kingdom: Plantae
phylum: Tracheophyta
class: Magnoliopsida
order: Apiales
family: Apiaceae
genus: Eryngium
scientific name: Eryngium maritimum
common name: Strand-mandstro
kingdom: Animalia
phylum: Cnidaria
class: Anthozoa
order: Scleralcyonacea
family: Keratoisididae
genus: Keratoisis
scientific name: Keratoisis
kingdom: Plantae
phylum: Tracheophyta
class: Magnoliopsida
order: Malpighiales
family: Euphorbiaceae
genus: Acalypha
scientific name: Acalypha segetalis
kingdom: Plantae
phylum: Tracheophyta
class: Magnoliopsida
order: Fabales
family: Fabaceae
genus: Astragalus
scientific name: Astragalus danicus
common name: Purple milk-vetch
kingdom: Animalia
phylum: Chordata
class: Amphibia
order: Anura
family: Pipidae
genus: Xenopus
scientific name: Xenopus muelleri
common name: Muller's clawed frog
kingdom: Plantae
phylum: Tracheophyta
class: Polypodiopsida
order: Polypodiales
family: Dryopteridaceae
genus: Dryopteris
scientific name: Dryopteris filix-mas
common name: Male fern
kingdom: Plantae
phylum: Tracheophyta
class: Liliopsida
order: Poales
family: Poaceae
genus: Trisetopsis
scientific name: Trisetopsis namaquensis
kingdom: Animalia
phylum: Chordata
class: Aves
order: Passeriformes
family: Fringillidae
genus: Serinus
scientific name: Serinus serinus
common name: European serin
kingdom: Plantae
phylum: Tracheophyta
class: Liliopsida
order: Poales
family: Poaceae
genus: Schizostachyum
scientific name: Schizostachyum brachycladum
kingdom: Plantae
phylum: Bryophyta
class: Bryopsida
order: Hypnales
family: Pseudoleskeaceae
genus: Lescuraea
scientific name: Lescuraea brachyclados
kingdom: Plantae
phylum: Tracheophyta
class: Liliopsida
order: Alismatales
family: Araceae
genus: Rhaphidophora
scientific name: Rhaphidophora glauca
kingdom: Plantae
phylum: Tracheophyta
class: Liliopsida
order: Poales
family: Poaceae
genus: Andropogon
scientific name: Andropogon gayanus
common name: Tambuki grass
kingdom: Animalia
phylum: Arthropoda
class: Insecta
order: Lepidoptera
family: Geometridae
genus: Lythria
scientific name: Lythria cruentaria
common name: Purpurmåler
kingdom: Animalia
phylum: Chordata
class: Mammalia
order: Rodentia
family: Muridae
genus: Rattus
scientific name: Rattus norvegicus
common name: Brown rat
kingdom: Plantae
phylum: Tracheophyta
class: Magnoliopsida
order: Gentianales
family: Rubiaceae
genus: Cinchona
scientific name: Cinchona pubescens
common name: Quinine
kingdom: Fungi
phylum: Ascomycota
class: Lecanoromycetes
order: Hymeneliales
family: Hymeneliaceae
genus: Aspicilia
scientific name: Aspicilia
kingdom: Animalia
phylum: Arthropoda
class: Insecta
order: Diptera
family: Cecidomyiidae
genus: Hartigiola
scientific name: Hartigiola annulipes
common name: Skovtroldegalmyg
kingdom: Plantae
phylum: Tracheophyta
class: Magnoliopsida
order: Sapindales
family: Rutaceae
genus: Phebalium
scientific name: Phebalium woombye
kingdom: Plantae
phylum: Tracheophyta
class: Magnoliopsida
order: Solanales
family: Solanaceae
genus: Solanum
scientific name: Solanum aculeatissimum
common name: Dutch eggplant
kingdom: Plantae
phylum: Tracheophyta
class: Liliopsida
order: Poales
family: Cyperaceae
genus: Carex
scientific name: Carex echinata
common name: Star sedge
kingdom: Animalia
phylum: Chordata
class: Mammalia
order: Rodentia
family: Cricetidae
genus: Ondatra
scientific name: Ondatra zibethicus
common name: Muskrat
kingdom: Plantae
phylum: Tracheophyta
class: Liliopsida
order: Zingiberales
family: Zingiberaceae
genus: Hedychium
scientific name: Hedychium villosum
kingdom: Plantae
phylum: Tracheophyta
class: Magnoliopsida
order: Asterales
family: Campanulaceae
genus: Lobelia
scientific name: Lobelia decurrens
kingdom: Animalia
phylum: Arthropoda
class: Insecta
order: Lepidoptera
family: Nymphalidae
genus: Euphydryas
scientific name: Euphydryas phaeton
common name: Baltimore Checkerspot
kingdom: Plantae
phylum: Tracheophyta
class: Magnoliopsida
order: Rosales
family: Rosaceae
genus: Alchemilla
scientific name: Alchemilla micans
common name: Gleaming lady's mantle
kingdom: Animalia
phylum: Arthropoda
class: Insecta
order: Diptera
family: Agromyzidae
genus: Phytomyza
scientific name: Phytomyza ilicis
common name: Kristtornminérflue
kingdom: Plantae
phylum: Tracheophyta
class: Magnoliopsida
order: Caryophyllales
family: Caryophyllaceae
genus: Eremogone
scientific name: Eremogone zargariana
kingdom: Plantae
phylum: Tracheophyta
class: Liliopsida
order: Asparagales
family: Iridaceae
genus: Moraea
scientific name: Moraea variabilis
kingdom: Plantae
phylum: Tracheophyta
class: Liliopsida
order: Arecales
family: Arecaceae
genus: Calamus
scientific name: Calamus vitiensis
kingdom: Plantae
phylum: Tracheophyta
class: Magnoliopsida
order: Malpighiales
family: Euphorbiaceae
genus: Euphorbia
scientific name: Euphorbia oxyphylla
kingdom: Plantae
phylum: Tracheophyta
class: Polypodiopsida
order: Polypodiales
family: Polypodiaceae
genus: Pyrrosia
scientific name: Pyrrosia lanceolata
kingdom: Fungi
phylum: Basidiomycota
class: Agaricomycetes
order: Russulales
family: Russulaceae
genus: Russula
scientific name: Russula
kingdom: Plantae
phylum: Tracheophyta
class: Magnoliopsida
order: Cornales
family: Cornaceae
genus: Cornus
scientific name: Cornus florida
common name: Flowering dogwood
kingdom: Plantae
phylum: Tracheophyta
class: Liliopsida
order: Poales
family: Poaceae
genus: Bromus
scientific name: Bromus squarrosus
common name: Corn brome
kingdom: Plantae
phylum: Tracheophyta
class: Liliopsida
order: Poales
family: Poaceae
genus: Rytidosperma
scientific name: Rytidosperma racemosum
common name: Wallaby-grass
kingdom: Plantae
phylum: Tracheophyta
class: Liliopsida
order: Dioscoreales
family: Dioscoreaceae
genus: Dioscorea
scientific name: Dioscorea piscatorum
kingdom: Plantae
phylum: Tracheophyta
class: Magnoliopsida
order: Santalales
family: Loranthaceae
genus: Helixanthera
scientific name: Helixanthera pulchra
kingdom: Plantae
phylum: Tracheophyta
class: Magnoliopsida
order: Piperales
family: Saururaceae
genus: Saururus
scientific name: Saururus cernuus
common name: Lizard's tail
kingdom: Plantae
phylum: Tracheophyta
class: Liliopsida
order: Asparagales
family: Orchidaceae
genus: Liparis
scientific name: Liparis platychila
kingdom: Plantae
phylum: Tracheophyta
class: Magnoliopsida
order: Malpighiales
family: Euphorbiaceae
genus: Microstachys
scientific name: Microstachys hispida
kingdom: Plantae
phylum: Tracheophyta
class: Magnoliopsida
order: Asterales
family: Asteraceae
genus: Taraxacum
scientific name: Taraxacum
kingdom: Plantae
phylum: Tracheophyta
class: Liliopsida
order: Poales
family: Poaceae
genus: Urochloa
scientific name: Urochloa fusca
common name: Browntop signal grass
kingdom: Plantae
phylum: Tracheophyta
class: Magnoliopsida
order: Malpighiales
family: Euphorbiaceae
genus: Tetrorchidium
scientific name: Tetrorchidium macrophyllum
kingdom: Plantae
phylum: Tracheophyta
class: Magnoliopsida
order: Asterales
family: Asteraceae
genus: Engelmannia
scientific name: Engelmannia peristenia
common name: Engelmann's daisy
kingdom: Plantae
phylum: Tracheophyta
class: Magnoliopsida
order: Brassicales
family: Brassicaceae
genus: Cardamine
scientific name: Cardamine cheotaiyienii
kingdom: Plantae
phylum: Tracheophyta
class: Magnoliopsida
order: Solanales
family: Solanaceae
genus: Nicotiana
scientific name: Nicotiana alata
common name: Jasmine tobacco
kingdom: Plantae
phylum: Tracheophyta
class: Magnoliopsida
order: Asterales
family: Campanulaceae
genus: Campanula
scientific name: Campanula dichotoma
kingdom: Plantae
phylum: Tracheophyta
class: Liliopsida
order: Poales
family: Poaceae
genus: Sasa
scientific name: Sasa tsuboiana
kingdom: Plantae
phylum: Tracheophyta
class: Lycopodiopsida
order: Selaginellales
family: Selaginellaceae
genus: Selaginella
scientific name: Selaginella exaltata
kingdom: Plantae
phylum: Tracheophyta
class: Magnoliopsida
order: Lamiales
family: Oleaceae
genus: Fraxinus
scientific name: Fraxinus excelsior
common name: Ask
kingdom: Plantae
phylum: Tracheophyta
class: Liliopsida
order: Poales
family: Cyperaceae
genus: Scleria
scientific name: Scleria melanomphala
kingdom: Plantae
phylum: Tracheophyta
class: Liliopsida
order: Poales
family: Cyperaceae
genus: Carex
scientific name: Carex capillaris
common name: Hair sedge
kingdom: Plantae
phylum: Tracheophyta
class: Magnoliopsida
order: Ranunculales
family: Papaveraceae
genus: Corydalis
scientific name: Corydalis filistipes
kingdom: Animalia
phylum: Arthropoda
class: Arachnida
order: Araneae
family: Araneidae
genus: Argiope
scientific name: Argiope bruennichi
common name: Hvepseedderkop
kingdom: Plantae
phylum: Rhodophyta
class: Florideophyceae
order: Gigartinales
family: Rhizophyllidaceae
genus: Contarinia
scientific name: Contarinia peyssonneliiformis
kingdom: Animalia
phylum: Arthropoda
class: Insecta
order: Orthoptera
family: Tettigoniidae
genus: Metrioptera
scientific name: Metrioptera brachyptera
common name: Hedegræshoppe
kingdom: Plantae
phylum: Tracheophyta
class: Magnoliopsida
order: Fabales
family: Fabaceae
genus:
**********
AUFGABE:
Überführen Sie den Abschnitt der Auflistung, der mit ihrer ersten Zeile beginnt und mit der Zeile endet, die „common name: European serin“ enthält, in eine nummerierte Liste. Beide Grenzzeilen gehören dazu, Leerzeilen entfallen.

LÖSUNG:
1. kingdom: Plantae
2. phylum: Tracheophyta
3. class: Magnoliopsida
4. order: Apiales
5. family: Apiaceae
6. genus: Eryngium
7. scientific name: Eryngium maritimum
8. common name: Strand-mandstro
9. kingdom: Animalia
10. phylum: Cnidaria
11. class: Anthozoa
12. order: Scleralcyonacea
13. family: Keratoisididae
14. genus: Keratoisis
15. scientific name: Keratoisis
16. kingdom: Plantae
17. phylum: Tracheophyta
18. class: Magnoliopsida
19. order: Malpighiales
20. family: Euphorbiaceae
21. genus: Acalypha
22. scientific name: Acalypha segetalis
23. kingdom: Plantae
24. phylum: Tracheophyta
25. class: Magnoliopsida
26. order: Fabales
27. family: Fabaceae
28. genus: Astragalus
29. scientific name: Astragalus danicus
30. common name: Purple milk-vetch
31. kingdom: Animalia
32. phylum: Chordata
33. class: Amphibia
34. order: Anura
35. family: Pipidae
36. genus: Xenopus
37. scientific name: Xenopus muelleri
38. common name: Muller's clawed frog
39. kingdom: Plantae
40. phylum: Tracheophyta
41. class: Polypodiopsida
42. order: Polypodiales
43. family: Dryopteridaceae
44. genus: Dryopteris
45. scientific name: Dryopteris filix-mas
46. common name: Male fern
47. kingdom: Plantae
48. phylum: Tracheophyta
49. class: Liliopsida
50. order: Poales
51. family: Poaceae
52. genus: Trisetopsis
53. scientific name: Trisetopsis namaquensis
54. kingdom: Animalia
55. phylum: Chordata
56. class: Aves
57. order: Passeriformes
58. family: Fringillidae
59. genus: Serinus
60. scientific name: Serinus serinus
61. common name: European serin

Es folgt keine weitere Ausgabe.